Measurement of Leukocyte Telomerase Length: LTL was analysed with a quantitative polymerase chain reaction (qPCR) based technique that compares telomerase repeat sequence copy number (T) to a reference single copy-gene copy number (S) as previously described (15, 16). The telomerase length for each sample was estimated using the telomerase to single copy gene ratio (T/S ratio) with the calculation of ∆Ct [Ct (telomere)/Ct(single gene)]. T/S ratio for each sample (x) was normalized to the mean T/S ratio of the reference sample [2−(∆Ctx−∆Ctr) = 2−∆∆Ct], which was used for the standard curve, both as a reference sample and as a validation sample. The Measurement consists of determining the relative ratio (T/S ratio) of ng of telomerase (T) to ng of albumin (single-copy gene, S) in experimental samples using a standard curve. The T/S ratio is proportional to the average telomerase length. All qPCR assay was performed using filtered pipette tips to prevent amplification of contaminants. Reactions were set up on ice to prevent DNA polymerase activity, non-specific amplification and to minimize potential primer-dimerization. All analyses were done blinded to cross sectional status of the individual.
The coefficient of variations (CVs) of the inter-plate T/S were 11.6%, and 12.2% for the long and short telomerase QC samples, respectively. Inter- and intra-plate CVs of calibrator DNA samples were 10.2%, and 8.3%, respectively. Mean ratio of long to short telomerase QC samples in our assays was 3.9 with 4.5% CV. All samples in our study were assayed in triplicate, and the results were consistent. Less than 12% of samples had a T/S CV more than 10%.
Overweight and obesity were defined as BMI 23-24.9 kg/m2 and > 25 kg/m2, respectively (17). Abnormal blood pressure was ≥ 130/85 mmHg. Prediabetes was defined as FBG levels ≥ 100 and 125.9 mg/dl. Serum 25(OH) D status was defined as deficient (< 10 ng/ml], insufficient [10.1–30 ng/ml) or sufficient [30.1–100 ng/ml) (18). LTL were categorised in quartiles, 0–25th percentile (1st quartile; LTL ratio < 0.83), 26th − 50th percentile (2nd quartile, LTL ratio 0.84–0.87), 51st − 75th percentile (3rd quartile, LTL ratio 0.88–0.93), and 76th − 100th percentile (4th quartile, LTL ratio 0.94–0.98). Because several values of LTL were gathered around cut-off values of quintiles, slightly changed numbers of subjects were separated in each quintile.

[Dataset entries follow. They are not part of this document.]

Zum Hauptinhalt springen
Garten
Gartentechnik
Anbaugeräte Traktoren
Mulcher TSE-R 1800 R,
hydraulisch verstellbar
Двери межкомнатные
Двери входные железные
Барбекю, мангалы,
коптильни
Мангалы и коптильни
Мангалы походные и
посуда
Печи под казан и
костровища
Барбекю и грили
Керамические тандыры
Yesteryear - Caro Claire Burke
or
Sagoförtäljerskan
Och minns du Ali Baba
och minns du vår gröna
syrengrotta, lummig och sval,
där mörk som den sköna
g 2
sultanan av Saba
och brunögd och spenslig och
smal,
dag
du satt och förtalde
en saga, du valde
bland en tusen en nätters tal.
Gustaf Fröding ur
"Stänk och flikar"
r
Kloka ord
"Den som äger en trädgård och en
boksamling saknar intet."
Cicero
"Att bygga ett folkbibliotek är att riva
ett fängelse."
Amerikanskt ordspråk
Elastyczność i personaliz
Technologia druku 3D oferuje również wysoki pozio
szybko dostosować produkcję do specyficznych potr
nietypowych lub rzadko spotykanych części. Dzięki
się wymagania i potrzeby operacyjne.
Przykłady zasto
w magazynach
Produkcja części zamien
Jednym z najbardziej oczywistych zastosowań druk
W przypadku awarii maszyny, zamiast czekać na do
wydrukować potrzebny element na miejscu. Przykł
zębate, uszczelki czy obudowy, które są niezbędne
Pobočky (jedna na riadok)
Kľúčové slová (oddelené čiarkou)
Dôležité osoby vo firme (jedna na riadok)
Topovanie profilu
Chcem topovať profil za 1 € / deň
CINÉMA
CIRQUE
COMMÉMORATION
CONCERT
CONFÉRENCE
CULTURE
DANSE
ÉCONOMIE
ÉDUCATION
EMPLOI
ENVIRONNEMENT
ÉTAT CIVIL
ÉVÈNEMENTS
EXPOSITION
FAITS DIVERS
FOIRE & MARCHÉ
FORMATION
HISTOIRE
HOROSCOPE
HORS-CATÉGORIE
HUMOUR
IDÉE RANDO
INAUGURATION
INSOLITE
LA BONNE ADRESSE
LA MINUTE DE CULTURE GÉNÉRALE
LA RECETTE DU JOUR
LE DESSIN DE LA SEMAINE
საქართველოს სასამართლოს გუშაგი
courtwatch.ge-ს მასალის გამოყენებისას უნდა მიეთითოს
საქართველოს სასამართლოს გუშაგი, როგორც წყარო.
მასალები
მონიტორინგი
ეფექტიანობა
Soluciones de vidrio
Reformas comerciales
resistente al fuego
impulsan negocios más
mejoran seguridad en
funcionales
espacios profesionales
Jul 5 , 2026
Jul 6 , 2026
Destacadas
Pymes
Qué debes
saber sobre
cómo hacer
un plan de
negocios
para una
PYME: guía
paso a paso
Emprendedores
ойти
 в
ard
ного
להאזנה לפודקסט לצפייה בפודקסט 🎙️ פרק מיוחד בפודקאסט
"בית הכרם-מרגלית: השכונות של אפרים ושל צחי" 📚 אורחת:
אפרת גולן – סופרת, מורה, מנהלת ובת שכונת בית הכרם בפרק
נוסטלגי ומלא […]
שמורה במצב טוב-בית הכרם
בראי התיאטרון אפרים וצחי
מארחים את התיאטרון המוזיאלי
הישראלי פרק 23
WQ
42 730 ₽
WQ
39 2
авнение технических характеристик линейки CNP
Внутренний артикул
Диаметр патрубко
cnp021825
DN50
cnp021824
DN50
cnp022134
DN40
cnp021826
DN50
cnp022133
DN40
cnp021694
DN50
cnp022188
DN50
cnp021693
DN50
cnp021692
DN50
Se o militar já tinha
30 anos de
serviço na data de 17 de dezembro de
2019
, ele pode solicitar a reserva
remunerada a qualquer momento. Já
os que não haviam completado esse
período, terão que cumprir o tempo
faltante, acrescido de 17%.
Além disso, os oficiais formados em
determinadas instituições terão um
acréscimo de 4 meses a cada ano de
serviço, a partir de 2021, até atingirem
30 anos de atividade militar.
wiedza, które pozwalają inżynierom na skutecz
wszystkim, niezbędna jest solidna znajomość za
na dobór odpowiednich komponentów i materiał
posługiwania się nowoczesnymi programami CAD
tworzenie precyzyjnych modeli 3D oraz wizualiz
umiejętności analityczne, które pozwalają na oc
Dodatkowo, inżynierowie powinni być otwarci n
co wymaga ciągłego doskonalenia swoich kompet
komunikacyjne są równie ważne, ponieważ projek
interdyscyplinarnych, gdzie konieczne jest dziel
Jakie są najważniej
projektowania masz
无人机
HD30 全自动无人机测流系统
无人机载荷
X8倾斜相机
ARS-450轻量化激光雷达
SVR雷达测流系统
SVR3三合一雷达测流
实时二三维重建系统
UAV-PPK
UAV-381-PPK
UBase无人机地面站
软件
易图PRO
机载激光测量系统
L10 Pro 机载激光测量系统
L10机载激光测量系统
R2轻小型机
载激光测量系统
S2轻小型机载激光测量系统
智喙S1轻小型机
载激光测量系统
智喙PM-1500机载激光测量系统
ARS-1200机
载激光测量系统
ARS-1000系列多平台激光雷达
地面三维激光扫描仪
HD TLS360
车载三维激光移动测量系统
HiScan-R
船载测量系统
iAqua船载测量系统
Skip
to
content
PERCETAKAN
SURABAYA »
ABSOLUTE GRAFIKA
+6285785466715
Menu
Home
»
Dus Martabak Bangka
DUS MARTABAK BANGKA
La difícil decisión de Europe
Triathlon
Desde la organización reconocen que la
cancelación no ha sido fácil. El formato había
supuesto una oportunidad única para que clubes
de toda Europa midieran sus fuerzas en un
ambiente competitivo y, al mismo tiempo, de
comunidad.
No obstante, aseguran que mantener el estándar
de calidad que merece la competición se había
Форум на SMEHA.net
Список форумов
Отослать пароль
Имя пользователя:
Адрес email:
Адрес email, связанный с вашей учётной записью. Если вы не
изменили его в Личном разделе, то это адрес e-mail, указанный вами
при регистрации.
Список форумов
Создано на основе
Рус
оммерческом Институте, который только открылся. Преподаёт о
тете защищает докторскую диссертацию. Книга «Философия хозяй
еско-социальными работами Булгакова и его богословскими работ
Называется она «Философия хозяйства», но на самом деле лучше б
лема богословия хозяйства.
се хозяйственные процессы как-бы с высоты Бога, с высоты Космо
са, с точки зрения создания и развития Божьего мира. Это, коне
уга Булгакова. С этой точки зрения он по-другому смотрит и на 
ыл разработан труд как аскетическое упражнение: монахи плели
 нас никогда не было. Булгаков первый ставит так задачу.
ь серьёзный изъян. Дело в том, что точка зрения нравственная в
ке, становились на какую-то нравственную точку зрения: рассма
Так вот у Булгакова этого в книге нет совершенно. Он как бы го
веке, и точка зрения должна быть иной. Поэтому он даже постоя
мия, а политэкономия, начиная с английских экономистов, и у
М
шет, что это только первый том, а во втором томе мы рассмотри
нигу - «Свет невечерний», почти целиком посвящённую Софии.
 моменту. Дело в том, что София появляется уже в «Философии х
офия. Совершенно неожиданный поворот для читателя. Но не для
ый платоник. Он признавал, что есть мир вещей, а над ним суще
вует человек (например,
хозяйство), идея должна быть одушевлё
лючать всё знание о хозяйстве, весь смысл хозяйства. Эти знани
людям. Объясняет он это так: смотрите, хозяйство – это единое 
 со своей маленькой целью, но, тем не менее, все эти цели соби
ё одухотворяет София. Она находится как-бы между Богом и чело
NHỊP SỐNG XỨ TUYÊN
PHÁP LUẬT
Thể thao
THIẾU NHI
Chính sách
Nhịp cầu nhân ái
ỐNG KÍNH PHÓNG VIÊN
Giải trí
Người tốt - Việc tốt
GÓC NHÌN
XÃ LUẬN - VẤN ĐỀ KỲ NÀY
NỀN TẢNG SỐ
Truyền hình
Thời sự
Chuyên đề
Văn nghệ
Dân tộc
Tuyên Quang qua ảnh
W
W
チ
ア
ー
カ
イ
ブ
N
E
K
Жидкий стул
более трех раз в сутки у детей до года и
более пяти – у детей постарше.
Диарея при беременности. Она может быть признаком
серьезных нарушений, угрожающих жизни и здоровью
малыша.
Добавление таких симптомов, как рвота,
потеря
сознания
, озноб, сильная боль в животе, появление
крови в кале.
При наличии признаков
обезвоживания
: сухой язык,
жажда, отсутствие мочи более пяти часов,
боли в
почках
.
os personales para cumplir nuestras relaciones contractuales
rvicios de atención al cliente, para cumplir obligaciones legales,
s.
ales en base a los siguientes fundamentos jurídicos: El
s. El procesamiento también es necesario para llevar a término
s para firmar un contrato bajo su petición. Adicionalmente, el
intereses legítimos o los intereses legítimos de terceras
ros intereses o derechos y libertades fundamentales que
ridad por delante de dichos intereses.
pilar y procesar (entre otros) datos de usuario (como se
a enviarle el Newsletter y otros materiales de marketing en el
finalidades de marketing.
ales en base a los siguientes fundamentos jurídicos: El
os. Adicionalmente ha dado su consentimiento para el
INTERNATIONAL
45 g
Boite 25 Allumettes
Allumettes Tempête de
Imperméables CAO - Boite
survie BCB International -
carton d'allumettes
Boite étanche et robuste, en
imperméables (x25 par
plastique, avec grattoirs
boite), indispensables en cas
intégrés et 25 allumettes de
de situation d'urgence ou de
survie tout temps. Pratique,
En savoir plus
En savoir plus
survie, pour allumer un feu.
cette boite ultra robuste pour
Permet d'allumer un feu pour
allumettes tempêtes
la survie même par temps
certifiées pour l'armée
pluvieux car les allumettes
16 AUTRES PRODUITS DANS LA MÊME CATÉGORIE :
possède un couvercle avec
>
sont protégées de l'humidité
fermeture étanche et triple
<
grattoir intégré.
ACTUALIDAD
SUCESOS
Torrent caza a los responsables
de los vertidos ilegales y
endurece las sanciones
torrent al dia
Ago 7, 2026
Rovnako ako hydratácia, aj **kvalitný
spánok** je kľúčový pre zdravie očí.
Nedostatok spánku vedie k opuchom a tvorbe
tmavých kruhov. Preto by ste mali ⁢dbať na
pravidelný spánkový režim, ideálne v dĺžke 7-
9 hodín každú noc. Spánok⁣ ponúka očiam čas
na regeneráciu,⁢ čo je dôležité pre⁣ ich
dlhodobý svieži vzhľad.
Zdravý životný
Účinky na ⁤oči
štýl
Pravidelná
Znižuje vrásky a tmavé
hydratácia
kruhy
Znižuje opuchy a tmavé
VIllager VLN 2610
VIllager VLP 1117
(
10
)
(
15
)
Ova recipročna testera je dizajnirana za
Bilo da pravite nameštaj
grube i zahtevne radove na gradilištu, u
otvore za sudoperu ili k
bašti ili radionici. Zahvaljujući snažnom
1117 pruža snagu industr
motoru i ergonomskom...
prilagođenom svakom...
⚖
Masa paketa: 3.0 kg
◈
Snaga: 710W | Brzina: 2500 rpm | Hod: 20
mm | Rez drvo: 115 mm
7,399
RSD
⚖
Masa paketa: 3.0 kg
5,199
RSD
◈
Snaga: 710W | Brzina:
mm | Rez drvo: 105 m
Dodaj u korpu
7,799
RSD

Complete data were entered in an Excel worksheet (Microsoft Corp, Washington, USA). The distribution of demographic, clinical profiles, socioeconomic, medical history (personal and family), behavioral characteristics, sun and skin exposure and biochemical profiles were confirmed for estimated regularity. Mean and standard deviation and number (%) was used to summarize the variables. Relationships between LTL and various indices of body composition were identified by Pearson correlation analyses. Associations with LTL were estimated using partial correlations that adjusted by age. Association of categorical variables were assessed by chi-square/Fisher exact test. The continuous variables were compared between obesity by independent t-test/Wilcoxon rank sum test, as appropriate. The comparisons of clinical, biochemical, anthropometry and body composition profiles among different LTL quartiles were performed by mean of ANOVA and Kruskal-Wallis test, as appropriate, and further trend was seen by non-parametric trend test. Univariate and multivariable linear regression analysis was used to find independent effect of LTL obesity marker after adjusting confounder. Complete data was analysed using Stata − 14 (LLC 4905 Lakeway Drive College Station, Texas 77845 − 4512. USA). For all above, p value of < 0.05 was considered as statistically significant.